LESETEXT:
Im GEM unterscheiden wir i.W. zwei Gründungsmotive: die Gründung als Weg, um eine eigene Idee umzusetzen, verbunden mit dem Wunsch, sein eigener Chef zu sein und unabhängig(er) arbeiten zu können (Opportunity-Gründer). Solche Gründer stellen in Deutschland, wie in allen anderen im GEM analysierten Industrieländern, deutlich die Mehrheit dar. Die zweite Gruppe gründet aus Mangel an (attraktiven ) Erwerbsalternativen, d.h aus der ökonomischen Not heraus. Das kann die Arbeitslosigkeit sein, das kann aber auch die Unzufriedenheit mit dem aktuellen Job sein. Gut 20% aller Gründungen entfielen 2016 in Deutschland auf dieses Motiv, ein im Vergleich der Industrieländer hoher Anteil an allen Gründungen.

Diese unternehmerische Gelegenheiten entstehen sicherlich auch häufig an Universitäten. Wie schätzen Sie aus Ihrer Erfahrung das Gründungsklima und -potential an der Leibniz Universität Hannover ein? Kann sie ein Motor für die Region Oldenburg/Hannover sein, die seit dem letzten Jahr immerhin auch als Startup-Hub geführt wird?

Gesammeltes Datenmaterial

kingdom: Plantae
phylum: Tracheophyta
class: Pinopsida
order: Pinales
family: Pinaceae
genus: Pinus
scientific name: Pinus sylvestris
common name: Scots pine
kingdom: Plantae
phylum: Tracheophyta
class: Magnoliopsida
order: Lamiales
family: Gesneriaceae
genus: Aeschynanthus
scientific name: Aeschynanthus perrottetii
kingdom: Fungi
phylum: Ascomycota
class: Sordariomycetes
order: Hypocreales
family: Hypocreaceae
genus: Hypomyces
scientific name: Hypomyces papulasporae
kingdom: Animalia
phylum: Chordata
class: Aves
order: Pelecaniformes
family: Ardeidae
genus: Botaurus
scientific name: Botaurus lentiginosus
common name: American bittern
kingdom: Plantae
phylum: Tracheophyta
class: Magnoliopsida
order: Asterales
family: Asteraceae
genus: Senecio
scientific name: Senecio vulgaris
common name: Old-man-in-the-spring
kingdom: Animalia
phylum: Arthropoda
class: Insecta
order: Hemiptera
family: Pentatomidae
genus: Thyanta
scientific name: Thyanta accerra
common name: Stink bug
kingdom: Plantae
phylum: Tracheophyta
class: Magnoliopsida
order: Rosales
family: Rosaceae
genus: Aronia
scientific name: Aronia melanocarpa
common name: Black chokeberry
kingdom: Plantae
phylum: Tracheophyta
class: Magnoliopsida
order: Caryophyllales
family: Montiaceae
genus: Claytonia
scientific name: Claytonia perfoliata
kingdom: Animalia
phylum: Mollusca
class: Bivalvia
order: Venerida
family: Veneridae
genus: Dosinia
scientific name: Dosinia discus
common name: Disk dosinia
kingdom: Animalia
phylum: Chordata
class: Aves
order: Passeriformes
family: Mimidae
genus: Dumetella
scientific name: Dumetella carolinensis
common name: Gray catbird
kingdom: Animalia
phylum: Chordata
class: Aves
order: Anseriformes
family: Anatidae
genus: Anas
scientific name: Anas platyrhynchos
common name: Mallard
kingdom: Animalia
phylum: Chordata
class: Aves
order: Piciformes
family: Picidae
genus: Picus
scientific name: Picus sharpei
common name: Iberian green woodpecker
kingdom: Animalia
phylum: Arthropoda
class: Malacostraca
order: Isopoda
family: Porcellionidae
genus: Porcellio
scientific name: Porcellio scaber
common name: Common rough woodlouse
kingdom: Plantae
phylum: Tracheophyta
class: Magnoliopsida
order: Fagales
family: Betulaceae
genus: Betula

AUFGABE: Setze den Lesetext über Gründungsmotive nach seinem letzten Satz fort. Das Material hat mit dem Lesetext nichts zu tun.

ANTWORT:
Das Potential an wissensintensiven Gründungen ist generell an Hochschulen höher als außerhalb solcher Forschungs- und Bildungseinrichtungen und in Deutschland besonders wenig ausgeschöpft, bei allerdings erheblichen Unterschieden zwischen Regionen und Universitäten. Die Fächerstruktur der jeweiligen Universitäten, bekanntlich sehr verschieden, spielt eine nicht unerhebliche Rolle. Während ich die Situation in Oldenburg zu wenig kenne, um sie seriös bewerten zu können (und zu wollen), scheint die Leibniz Universität Hannover (LUH) erkannt zu haben, dass an dieser Universität mit ca. 28.000 Studierenden und 3.000 WissenschaftlerInnen ein Gründungspotential schlummert, das bislang (zu) wenig ausgeschöpft wurde. Der neue Gründungsservice der LUH versucht mit großem Engagement und in Verbindung mit außeruniversitären Akteuren und Organisationen der Region Hannover diesen Schatz besser zu heben. Das Potential ist groß, nicht nur wegen einer in signifikanten Bereichen eigentlich gründungsaffinen Fächerstruktur – ich bin zuversichtlich, dass dies gelingen kann.